While it does not look like Trump will attempt to dissolve the Education Department through executive action, he clearly intends to do the next best thing. "I told Linda, 'Linda, I hope you do a great job in putting yourself out of a job,'" Trump said of education secretary nominee Linda McMahon last week. "I want her to put herself out of a job."

The move comes as part of a broader project to shrink the federal government through executive orders—a plan that's been having mixed results, especially considering that many government functions and departments can only be abolished by Congress. So far, Trump is facing dozens of lawsuits attempting to halt his multitude of recent executive orders.

While it seems unlikely that Congress will move to dissolve the Department of Education altogether, should the improbable happen, the result would be far from the armageddon for American education that many of Trump's detractors claim it would be.

Currently, over 90 percent of education funding comes from nonfederal sources, mostly state and local governments. Rather than funding or running American schools, the Education Department is mostly concerned with running the massive federal student loan program—a funding apparatus that has hardly made obtaining a college education cheaper or easier. Few realize that the Education Department wasn't even established until 1979. American children were educated in public schools before the Department of Education, and in a world without a formalized cabinet position devoted to education, there's little reason to think much will change for K-12 schools.

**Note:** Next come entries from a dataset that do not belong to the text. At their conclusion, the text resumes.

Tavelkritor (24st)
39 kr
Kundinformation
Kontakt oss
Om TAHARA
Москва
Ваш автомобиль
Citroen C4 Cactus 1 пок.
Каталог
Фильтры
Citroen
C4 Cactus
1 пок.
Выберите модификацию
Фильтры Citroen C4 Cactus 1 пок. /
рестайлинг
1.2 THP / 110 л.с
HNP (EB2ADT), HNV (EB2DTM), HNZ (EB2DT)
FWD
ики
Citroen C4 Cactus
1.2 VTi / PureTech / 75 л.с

"Maybe some of the federal policies are good ideas, and often they're bad. But they've reduced the variety of approaches among public schools which are nudged to comply with federal preferences. And, importantly, they've done nothing to improve the results of government-run schools that consistently fail to properly educate large numbers of American children," Reason's J.D. Tuccille wrote on Monday. "So, getting rid of the federal Department of Education could decentralize education, improve outcomes, and increase parents' satisfaction with how their kids are taught."